Effect of YIV-906 on the action of INFg or IL4 on polarizing bone marrow derived macrophage (BMDMs) into M1 or M2-like macrophage. (A) Heat map for the mRNA expression levels of BMDM following INFg or IL14 with or without YIV-906/GU treatment. For each row (gene), up-regulation of mRNA is highlighted as (red) while down-regulation is highlighted as (green). Number of the table shows the relative fold change gene expression in each treatment conditions (average of three independent experiment and all gene expressions were normalized to actin). (B) Western blot analysis for the effect of YIV-906GU on the action of IFNg on IFNg signaling of BMDMs.

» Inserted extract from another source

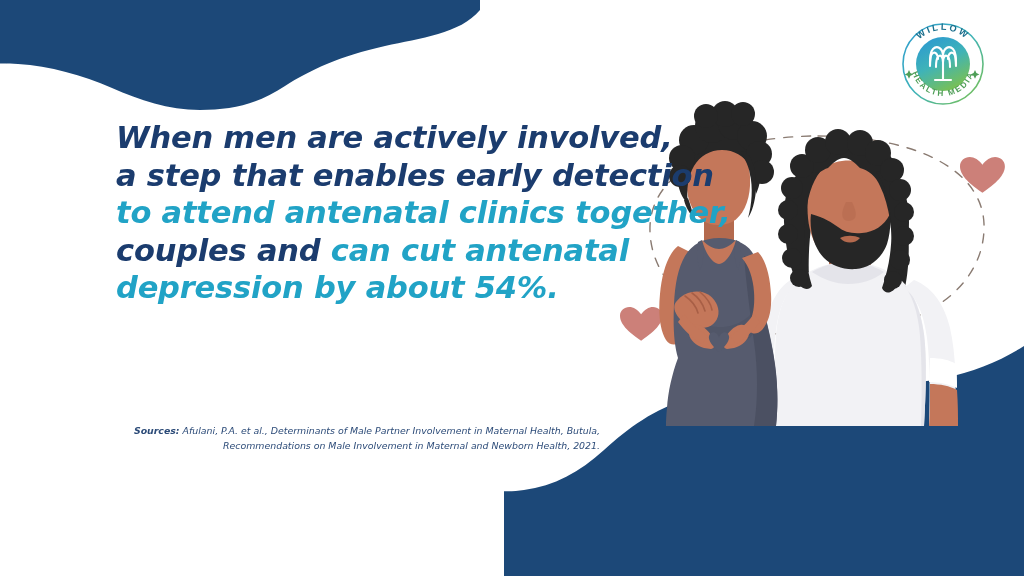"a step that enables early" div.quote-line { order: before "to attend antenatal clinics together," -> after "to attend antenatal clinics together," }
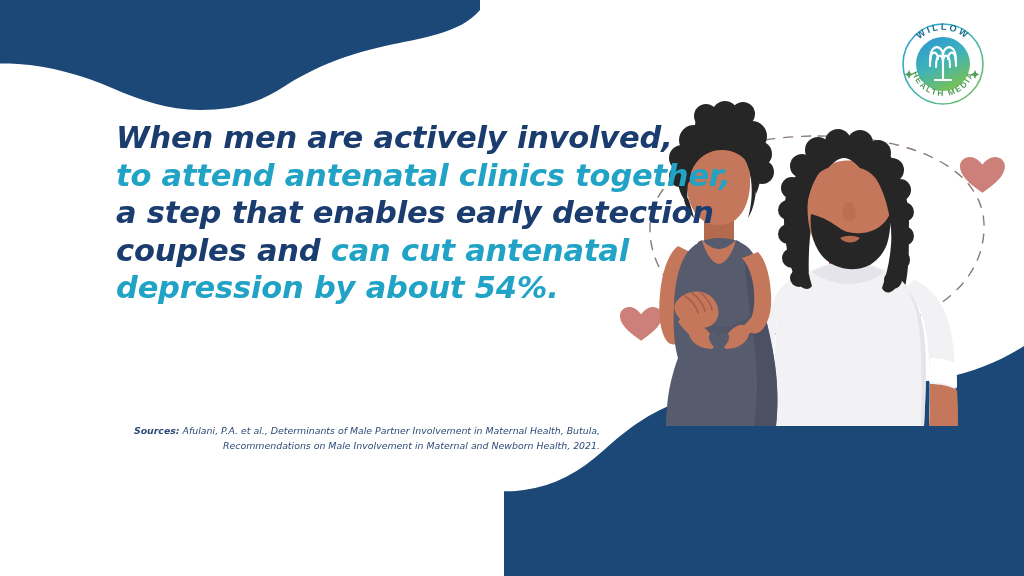"Sources: Afulani, P.A. et al.," #sources-block { text-align: right -> none }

Cropped blots are used in this figure and they have been run under the same experimental conditions. (C) Western blot analysis for the effect of YIV-906GU on the action of IL4 on IL4 signaling of BMDMs. Bone marrow cells were cultured in the presence of murine M-CSF (10 ng/ml) for 7 days, and then cultured in presence with IFNg 10 ng/ml to induce polarization to M1-like macrophage while M2 like macrophage were induced by IL-4 20 ng/ml for 24 h. YIV-906 or YIV-906GU was added at the same time with IFNg or IL4. The mRNA expression of M1 or M2 related genes were determined by RT-qPCR. Protein expression or phosphorylation were detected with western blotting. Histone H3 was used for normalization of protein loading. Cropped blots are used in this figure and they have been run under the same experimental conditions. Details of experimental procedures are given in “Materials and methods”.